■ **Extracted text**
Wireless Access To The Interactive System

[0166] The Stars 1-to-1 StarDisc or StarPass are applicable to wireless devices enabling users to have a voice and/or voice-visual interaction with a celebrity or Avatar. Avatar, as used herein, refers to a virtual image or other sensory representation of an actual or artificial person, personality or character. The interaction can be driven over any wireless device including but not limited to cell phones, PDAs, laptops, etc. Users can link up to the Internet for updated information driven by pre-recorded responses or text to speech responses.

Voice Assistant

[0167] A voice activated hand-held or hands-free service that allows the user to voice-direct their wireless devices to make calls, set reservations, appointments, call back user as a reminder, send emails and anything else that can be done by making a call.

Celebrity or Virtual Assistant Wireless Voice Mail Host

[0168] A favorite personality will answer the user's cell phone when the user is not available and take messages in an entertaining IVR environment.

The Celebrity or Virtual Assistant Wake-Up & Reminder Service

[0169] A personality calls the user's cell phone to remind them of an appointment.

■ **Input data**

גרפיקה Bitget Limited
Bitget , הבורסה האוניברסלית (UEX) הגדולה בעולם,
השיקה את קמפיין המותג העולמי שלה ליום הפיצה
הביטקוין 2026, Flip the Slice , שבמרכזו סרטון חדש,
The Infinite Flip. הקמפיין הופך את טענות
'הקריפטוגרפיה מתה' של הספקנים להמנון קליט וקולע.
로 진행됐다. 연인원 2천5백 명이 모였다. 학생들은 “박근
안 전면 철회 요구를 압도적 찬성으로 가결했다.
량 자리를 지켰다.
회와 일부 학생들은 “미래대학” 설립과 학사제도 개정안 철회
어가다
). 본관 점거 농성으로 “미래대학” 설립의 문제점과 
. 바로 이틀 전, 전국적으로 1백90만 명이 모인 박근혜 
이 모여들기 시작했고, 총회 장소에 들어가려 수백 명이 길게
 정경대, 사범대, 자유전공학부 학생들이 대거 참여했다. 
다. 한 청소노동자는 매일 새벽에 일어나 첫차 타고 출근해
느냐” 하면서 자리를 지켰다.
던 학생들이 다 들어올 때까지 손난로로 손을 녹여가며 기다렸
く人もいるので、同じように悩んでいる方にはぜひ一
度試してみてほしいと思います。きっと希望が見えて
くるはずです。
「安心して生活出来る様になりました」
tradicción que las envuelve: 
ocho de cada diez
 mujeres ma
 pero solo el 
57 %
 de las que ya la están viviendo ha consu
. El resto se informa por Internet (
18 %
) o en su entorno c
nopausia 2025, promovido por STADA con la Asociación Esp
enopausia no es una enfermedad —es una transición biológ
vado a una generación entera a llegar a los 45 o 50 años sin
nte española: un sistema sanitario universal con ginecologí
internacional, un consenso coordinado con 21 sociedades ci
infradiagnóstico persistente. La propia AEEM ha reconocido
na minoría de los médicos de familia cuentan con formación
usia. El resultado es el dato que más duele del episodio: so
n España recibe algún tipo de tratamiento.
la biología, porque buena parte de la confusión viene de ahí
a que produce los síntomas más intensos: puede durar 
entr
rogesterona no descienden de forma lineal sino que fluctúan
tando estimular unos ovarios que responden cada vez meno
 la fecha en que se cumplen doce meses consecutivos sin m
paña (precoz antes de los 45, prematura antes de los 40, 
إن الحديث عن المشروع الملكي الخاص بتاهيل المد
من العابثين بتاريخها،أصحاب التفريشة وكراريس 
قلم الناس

■ **What to produce**
Rewrite the stretch of the wireless access text from "Voice Assistant" through "of an appointment.", putting "persona" wherever "personality" appears. Work only from the wireless access text.

■ **Answer to the problem**
Voice Assistant

[0167] A voice activated hand-held or hands-free service that allows the user to voice-direct their wireless devices to make calls, set reservations, appointments, call back user as a reminder, send emails and anything else that can be done by making a call.

Celebrity or Virtual Assistant Wireless Voice Mail Host

[0168] A favorite persona will answer the user's cell phone when the user is not available and take messages in an entertaining IVR environment.

The Celebrity or Virtual Assistant Wake-Up & Reminder Service

[0169] A persona calls the user's cell phone to remind them of an appointment.